▸ Excerpted passage:
- - - -

Unfortunately, that is the case right now in that area. I know guides that will no longer go there because of how heavily fished it is. Some of the younger guides have a lack of etiquette and respect for the older guides, who try to keep their distance. It's become an area where you have to run earlier, further and longer to escape the pressure.

Belize is a great spot to fish, but you have to find the right areas and be clear you want to get away from the high pressured areas.


----------



## texasag07 (Nov 11, 2014)

Those are pretty much my experiences on Savannah. I would go elsewhere for tarpon.

Those juvies have a phd in ******'s flies. 

Great bonefishing around there.


----------



## jsnipes (May 1, 2011)

One of my earlier experiences permit fishing there was also shocking in that regard. It was something out of a nightmare.

We were fishing a school of permit and literally 2 other pangas came roaring in from the opposite direction. Gringos on the bow flailing around with their rods, literally jumping off the boat while the boat was still on plane trying to wade after and get into this school of fish. Was everything bad you could associate with fly fishing. I just told the guide to get out of there and go find some other fish. Apparently in the spring when the big schools of small permit are around, that's how they all behave. I think it's time to start fishing farther south in BZE


----------



## coconutgroves (Sep 23, 2013)

- - - -

▸ Stored data:
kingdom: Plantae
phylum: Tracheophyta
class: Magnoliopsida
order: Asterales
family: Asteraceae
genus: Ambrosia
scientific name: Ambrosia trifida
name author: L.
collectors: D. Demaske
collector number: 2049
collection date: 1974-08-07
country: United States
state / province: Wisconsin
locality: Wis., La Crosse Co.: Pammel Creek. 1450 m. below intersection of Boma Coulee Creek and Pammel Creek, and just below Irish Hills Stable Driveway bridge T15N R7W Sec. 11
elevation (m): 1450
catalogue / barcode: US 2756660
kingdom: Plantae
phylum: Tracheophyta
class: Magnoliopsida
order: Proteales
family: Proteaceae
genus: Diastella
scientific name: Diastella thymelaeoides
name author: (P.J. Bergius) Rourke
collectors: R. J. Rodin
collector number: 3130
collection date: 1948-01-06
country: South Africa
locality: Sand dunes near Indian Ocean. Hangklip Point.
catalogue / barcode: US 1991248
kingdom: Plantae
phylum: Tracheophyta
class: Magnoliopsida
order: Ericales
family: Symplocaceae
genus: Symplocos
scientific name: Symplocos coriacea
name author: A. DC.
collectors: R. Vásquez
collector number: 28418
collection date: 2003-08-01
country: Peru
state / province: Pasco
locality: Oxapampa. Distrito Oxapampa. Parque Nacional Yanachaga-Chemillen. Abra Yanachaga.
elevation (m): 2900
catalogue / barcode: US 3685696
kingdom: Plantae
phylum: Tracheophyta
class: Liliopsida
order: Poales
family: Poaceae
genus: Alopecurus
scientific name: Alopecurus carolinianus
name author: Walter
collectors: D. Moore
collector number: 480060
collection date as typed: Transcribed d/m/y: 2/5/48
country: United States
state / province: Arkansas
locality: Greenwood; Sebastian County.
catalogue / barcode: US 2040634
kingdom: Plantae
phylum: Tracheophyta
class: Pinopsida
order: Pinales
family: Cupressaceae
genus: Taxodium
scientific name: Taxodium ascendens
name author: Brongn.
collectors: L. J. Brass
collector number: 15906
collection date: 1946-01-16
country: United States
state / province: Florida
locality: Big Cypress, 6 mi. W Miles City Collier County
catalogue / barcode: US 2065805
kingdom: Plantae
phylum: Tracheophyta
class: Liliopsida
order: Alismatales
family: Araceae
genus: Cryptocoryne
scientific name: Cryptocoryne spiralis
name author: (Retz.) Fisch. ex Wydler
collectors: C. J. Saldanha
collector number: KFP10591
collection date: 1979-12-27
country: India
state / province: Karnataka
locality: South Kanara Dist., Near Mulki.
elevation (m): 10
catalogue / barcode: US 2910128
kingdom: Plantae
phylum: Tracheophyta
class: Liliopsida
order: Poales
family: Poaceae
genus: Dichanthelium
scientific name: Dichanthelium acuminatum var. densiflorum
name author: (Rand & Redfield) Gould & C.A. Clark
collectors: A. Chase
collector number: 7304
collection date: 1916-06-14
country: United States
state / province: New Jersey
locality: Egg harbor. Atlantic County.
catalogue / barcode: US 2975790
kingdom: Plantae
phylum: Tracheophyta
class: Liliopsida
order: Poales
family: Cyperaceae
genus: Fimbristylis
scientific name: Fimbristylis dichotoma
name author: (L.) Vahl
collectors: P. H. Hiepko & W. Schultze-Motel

- - - -

▸ What you need to do:
1. In the forum thread on fishing in Belize, swap "guides" for "captains" and give the passage again, starting at "Unfortunately, that is" and ending at "in ******'s flies.".
2. Write the next part of the forum thread on fishing in Belize, picking up after its last line.

▸ Responses for each task:
1.
Unfortunately, that is the case right now in that area. I know captains that will no longer go there because of how heavily fished it is. Some of the younger captains have a lack of etiquette and respect for the older captains, who try to keep their distance. It's become an area where you have to run earlier, further and longer to escape the pressure.

Belize is a great spot to fish, but you have to find the right areas and be clear you want to get away from the high pressured areas.


----------



## texasag07 (Nov 11, 2014)

Those are pretty much my experiences on Savannah. I would go elsewhere for tarpon.

Those juvies have a phd in ******'s flies.

2.
That's the problem - the fishing directors at some of the local lodges aren't doing a good job policing what's going on. I don't care who you are, you don't run up on another boat and have your clients jump out of the boat and into the water. Leave them be and go find your own fish. But when the largest lodge on island has around 20 boats going out at peak, and it isn't managed correctly, those things can happen.

I go to spots in Belize where we are the only fly fishing boat we might see that day. Maybe one other one. And I am in no way giving any info on where and how that is done.


----------



## matauman (Nov 4, 2014)

I know the op was looking for inexpensive belize but just back from turneffe island resort and hooked three permit, a tarpon, snook, and too many bonefish to count. Not cheap, but for other readers may be worth a look.
Food was great, the place is awesome and they pick you up at the airport.
You could bring your wife/girlfriend or both, some of the rooms have private pools and George the bartender will deliver.


----------



## paulrad (May 10, 2016)

I have done well DIY on the ocean side flats on Ambergris. I walked many, many miles and thoroughly enjoyed myself there. 

I would not recommend El Pescador. Thankfully we didn't stay there. But the owner lady was disgusting and rude when we had the misfortune of meeting her. Of all the people we met in Ambergris, she was the only one who was really just awful.


----------



## coconutgroves (Sep 23, 2013)

paulrad said:


> I have done well DIY on the ocean side flats on Ambergris. I walked many, many miles and thoroughly enjoyed myself there.
> 
> I would not recommend El Pescador. Thankfully we didn't stay there. But the owner lady was disgusting and rude when we had the misfortune of meeting her. Of all the people we met in Ambergris, she was the only one who was really just awful.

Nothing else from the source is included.